None of this means that the project lacks quality. Quite the opposite. Nika Špan is an artist with a refined visual and spatial language, while Vladimir Vidmar is a curator with a distinctly reflective intellectual apparatus. That is precisely why this presentation deserves serious critical consideration. The problem is not that it is poor, but that it remains too faithful to a register that biennial contemporary art already knows very well and can absorb with ease. Instead of risk, we are given a precise formulation. Instead of a cut, we are offered controlled articulation. Instead of a gesture that would genuinely destabilize its own frame, we are presented with a work that declares its difference, yet at the same time manages that difference with enough assurance that it never becomes truly dangerous. Its criticality is real, but it remains largely compatible with the system within which it speaks.
Perhaps that is why this year’s Slovenian pavilion is most convincing when read as an intelligent self-diagnosis. Its greatest value does not necessarily lie in offering a breakthrough artistic gesture, but in showing with almost painful clarity the position from which Slovenia still appears at the Venice Biennale.
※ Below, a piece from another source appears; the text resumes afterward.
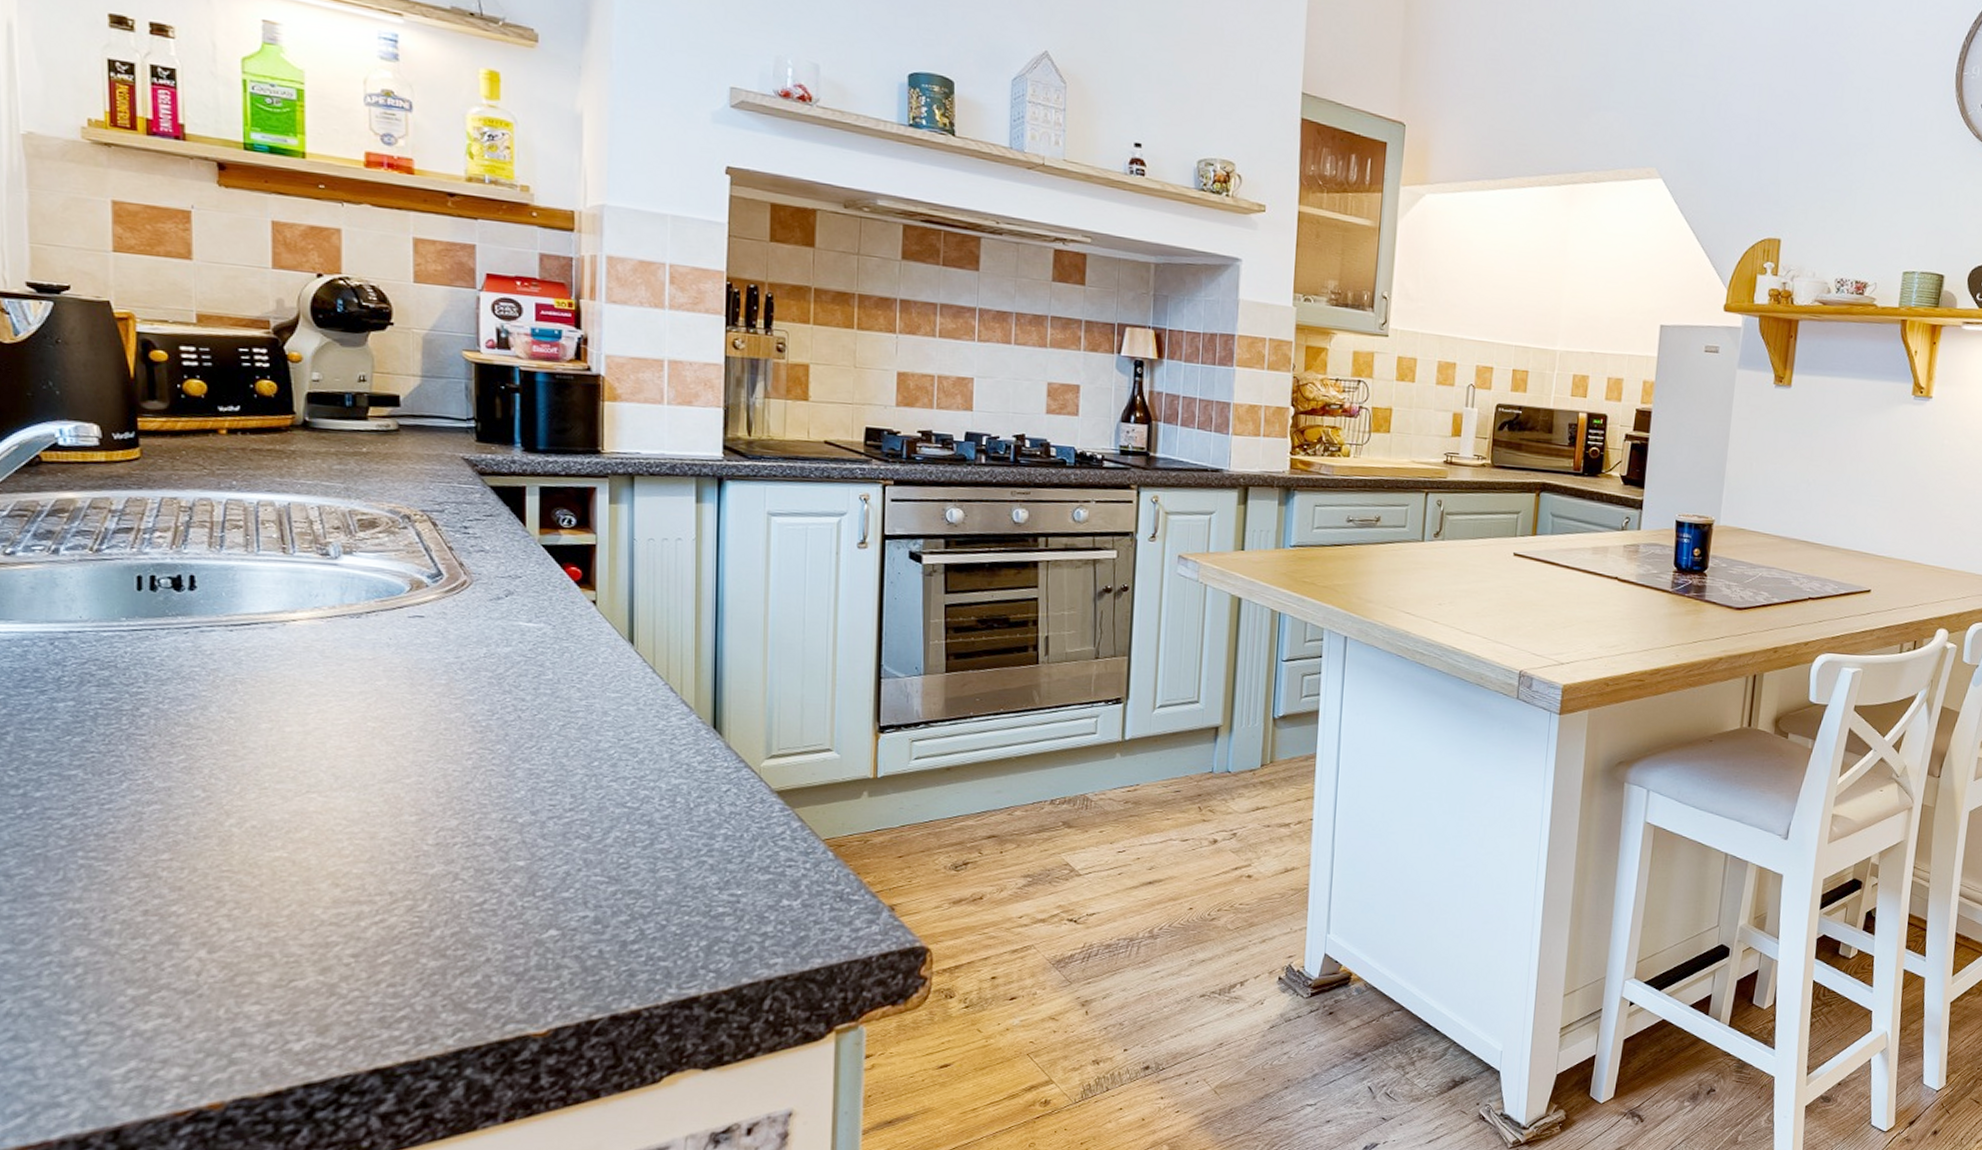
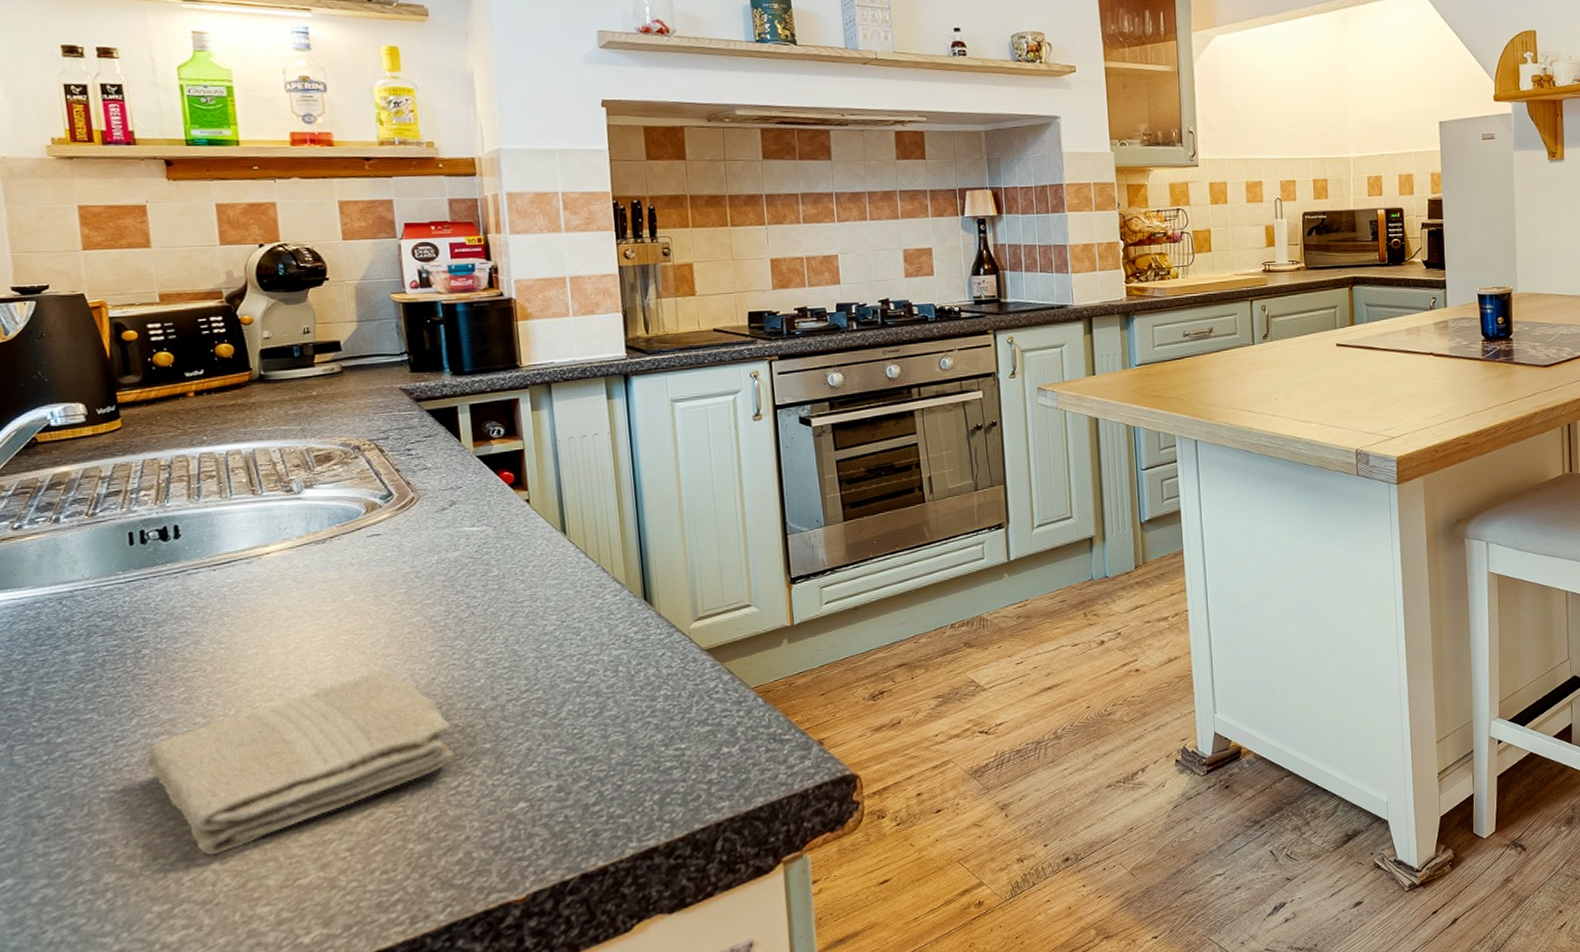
washcloth: none [134,766,483,943] -> present [146,670,455,856]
It is not a position of stability, but a position of lack. That lack can be curatorially processed, aesthetically rendered meaningful, and conceptually translated into the language of contemporary foreignness, but it does not disappear in the process. On the contrary — through that translation it becomes even more visible, more tangible, more political.
If, then, we try to think this year’s presentation beyond its immediate appearance, we may say that Garden Secret for You functions as a precise, intelligent, and professionally realized project that nonetheless does not fully escape the sense of remaining within the tested mechanisms of biennial contemporary art production. Its foreignness is carefully considered, yet already institutionally recognizable enough that it no longer operates as radical. Its openness is conceptually consistent, but at times too compatible with the interpretive automatisms of the contemporary art system. Its true strength, then, lies not primarily in what it presents as an art object, but in what it reveals as a cultural-political document of its time — as a mirror of a space that ought to be solid, yet still appears from within fragility.